### Selection ###

All this information is in the abbyy file, it is in the charParams tags, for example:
<charParams l="316" t="51" r="336" b="76" suspicious="true" wordStart="true" wordFromDictionary="false" wordNormal="true" wordNumeric="false" wordIdentifier="false" charConfidence="50" serifProbability="12" wordPenalty="36" meanStrokeWidth="107">J</charParams> <charParams l="331" t="46" r="343" b="76" suspicious="true" wordStart="false" wordFromDictionary="false" wordNormal="true" wordNumeric="false" wordIdentifier="false" charConfidence="53" serifProbability="100" wordPenalty="36" meanStrokeWidth="107">t</charParams> <charParams l="339" t="57" r="348" b="76" suspicious="true" wordStart="false" wordFromDictionary="false" wordNormal="true" wordNumeric="false" wordIdentifier="false" charConfidence="44" serifProbability="255" wordPenalty="36" meanStrokeWidth="107">i</charParams> <charParams l="343" t="53" r="384" b="76" suspicious="true" wordStart="false" wordFromDictionary="false" wordNormal="true" wordNumeric="false" wordIdentifier="false" charConfidence="48" serifProbability="255" wordPenalty="36" meanStrokeWidth="107">o</charParams> <charParams l="379" t="46" r="402" b="76" suspicious="true" wordStart="false" wordFromDictionary="false" wordNormal="true" wordNumeric="false" wordIdentifier="false" charConfidence="40" serifProbability="255" wordPenalty="36" meanStrokeWidth="107">K</charParams>
The interesting attributes are:
wordStart: tells if abbyy things a character is the first letter in a word wordFromDictionary: tells you if the word in the abbyy dictionary wordIdentifier: tells you if abbyy thinks the word is some kind of identifier charConfidence: gives a score for how confident abbyy is about the character
These are certainly /some/ interesting attributes, but are no means the /only/ interesting atttibutes. At least as interesting are "suspicious" and "proofed". And what the heck to the values for "l", "t", "r" and "b" mean? The complete schema definition for the Abbyy.xml file can be found at http://www.abbyy.com/FineReader_xml/FineReader6-schema-v1.xml, but it suffers from the serious flaw that most schema definitions do, which is that while it explains what the various components /are/ it contains little explanation of what those components /mean/. I'm pretty sure FineReader understands what all those elements mean, but is there some official way for /me/ to learn what they mean?
You can use wordStart to find the line-ending hyphenation.
Actually, you can't. If a <charParams> element contains a single hyphen, /and/ if it is the last <charParams> element of a <line> element, /then/ you can conclude that it is line ending hyphenation. But just knowing it is line-ending isn't enough. The FineReader interface (and the HTML file generated from the "fromabbyy.php" script) also indicates whether line-ending hyphenation is hard or soft. In the file I'm looking at right now, I can't see any way to distinguish between the hyphen in "hard-working" (which is hard) and the hyphen in "prop-erty" (which is soft). How do I use the Abbyy markup to make this distinction?

###

__Problem 1__:
Answer these questions about the ABBYY markup discussion:
(a) In which tags does the first poster say the information is found?
(b) Which two attributes does the reply call at least as interesting as the ones listed?
(c) Which hyphenated word is given as the example of a soft hyphen?
__Problem 2__:
Reproduce everything in the ABBYY markup discussion from "Actually, you can't." down to "make this distinction?", word for word.
The data has no connection to the ABBYY markup discussion.

### Data extract ###

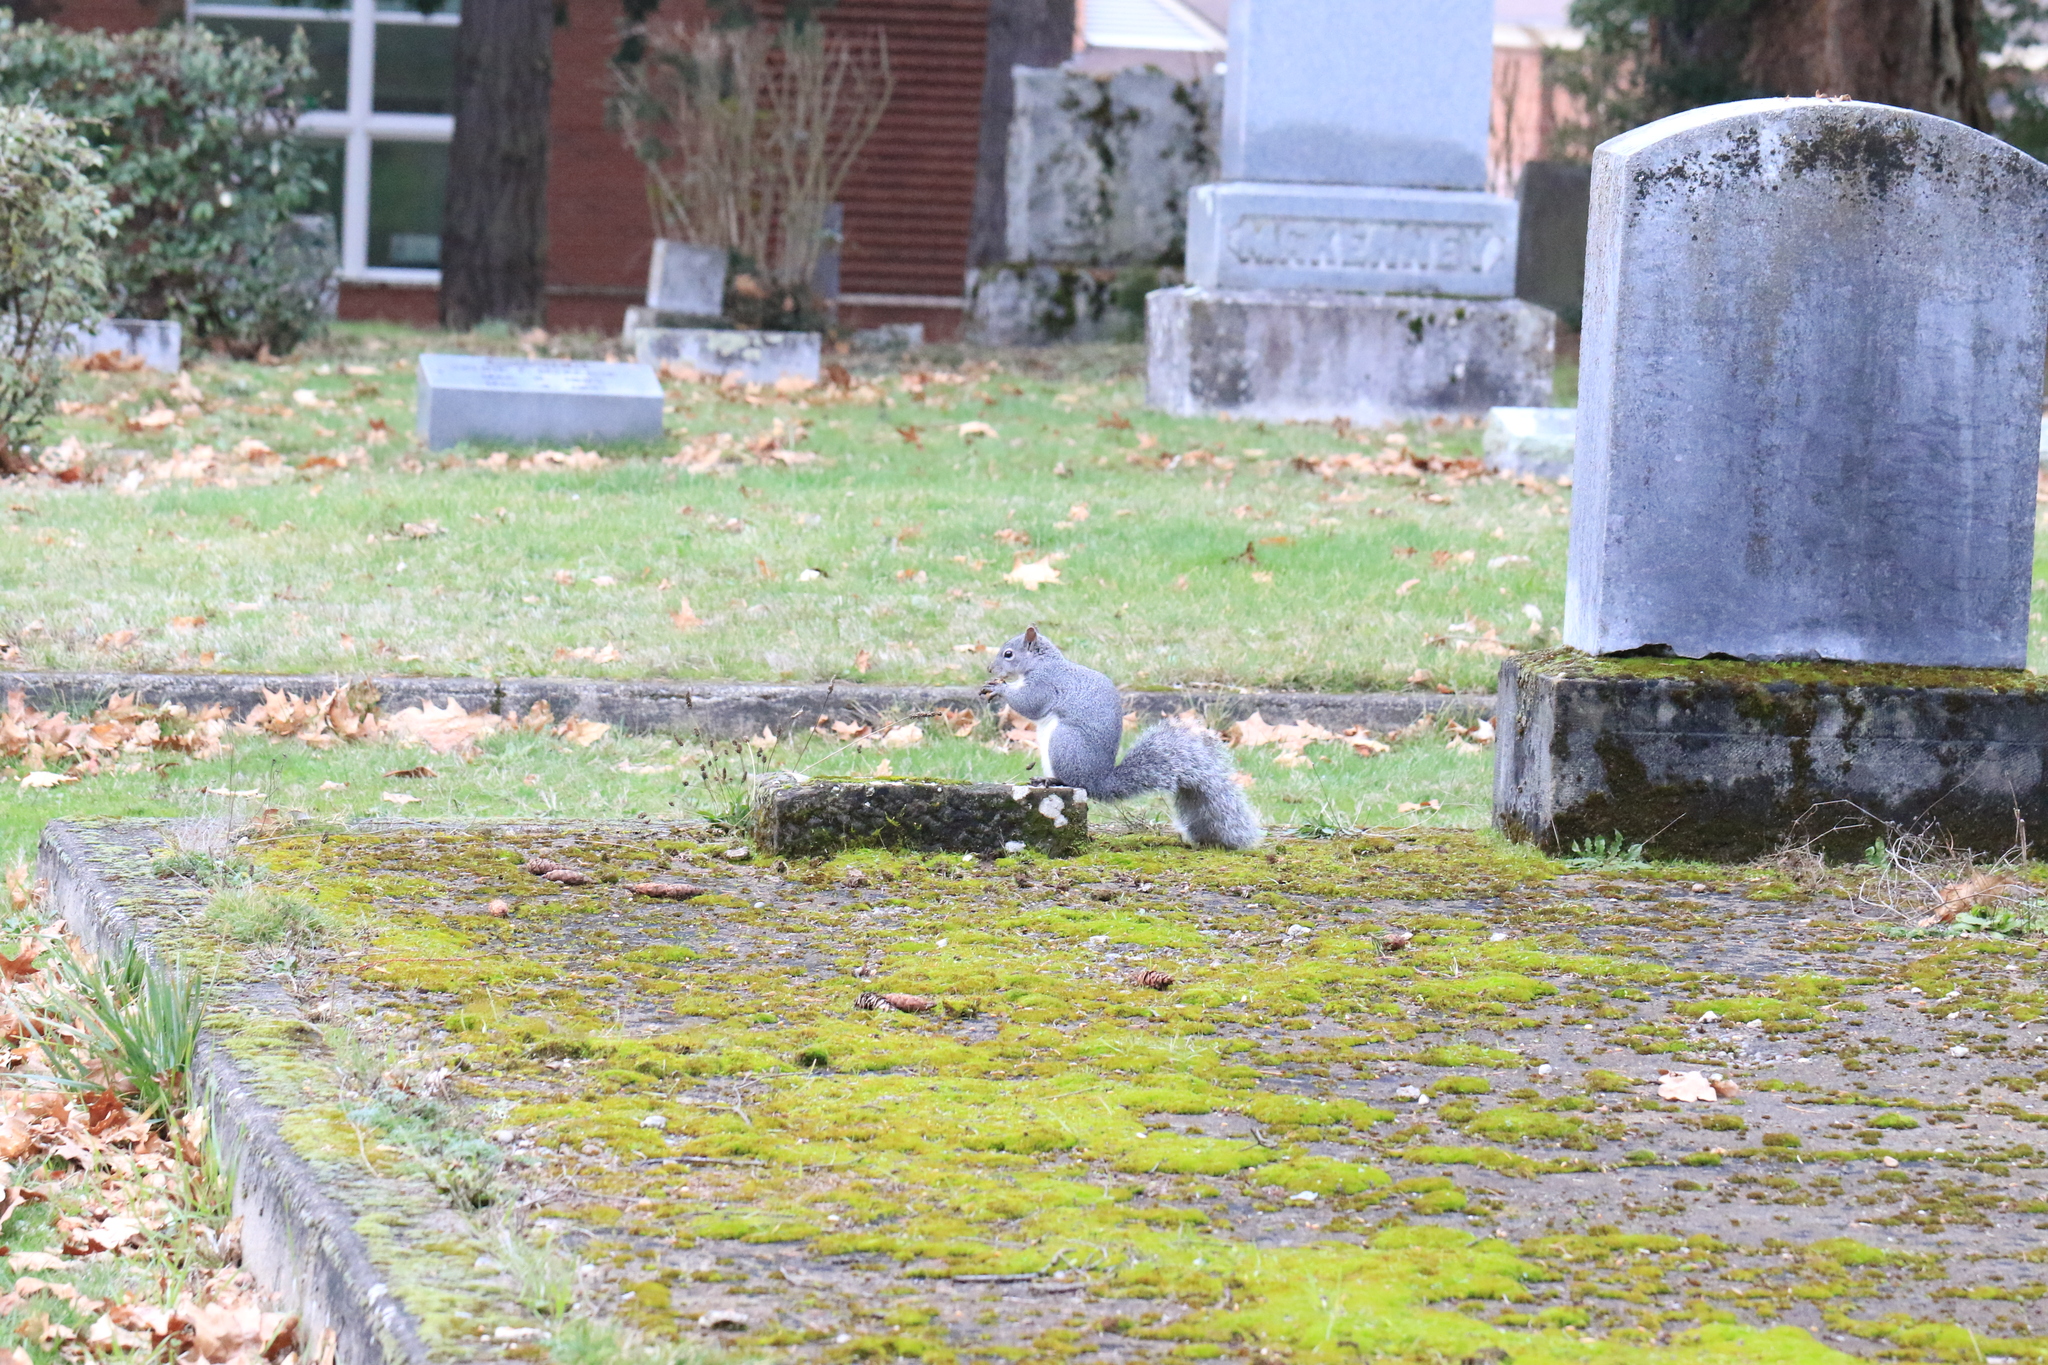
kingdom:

###

__Correct result 1__:
(a) The charParams tags.
(b) "suspicious" and "proofed".
(c) "prop-erty".

__Correct result 2__:
Actually, you can't. If a <charParams> element contains a single hyphen, /and/ if it is the last <charParams> element of a <line> element, /then/ you can conclude that it is line ending hyphenation. But just knowing it is line-ending isn't enough. The FineReader interface (and the HTML file generated from the "fromabbyy.php" script) also indicates whether line-ending hyphenation is hard or soft. In the file I'm looking at right now, I can't see any way to distinguish between the hyphen in "hard-working" (which is hard) and the hyphen in "prop-erty" (which is soft). How do I use the Abbyy markup to make this distinction?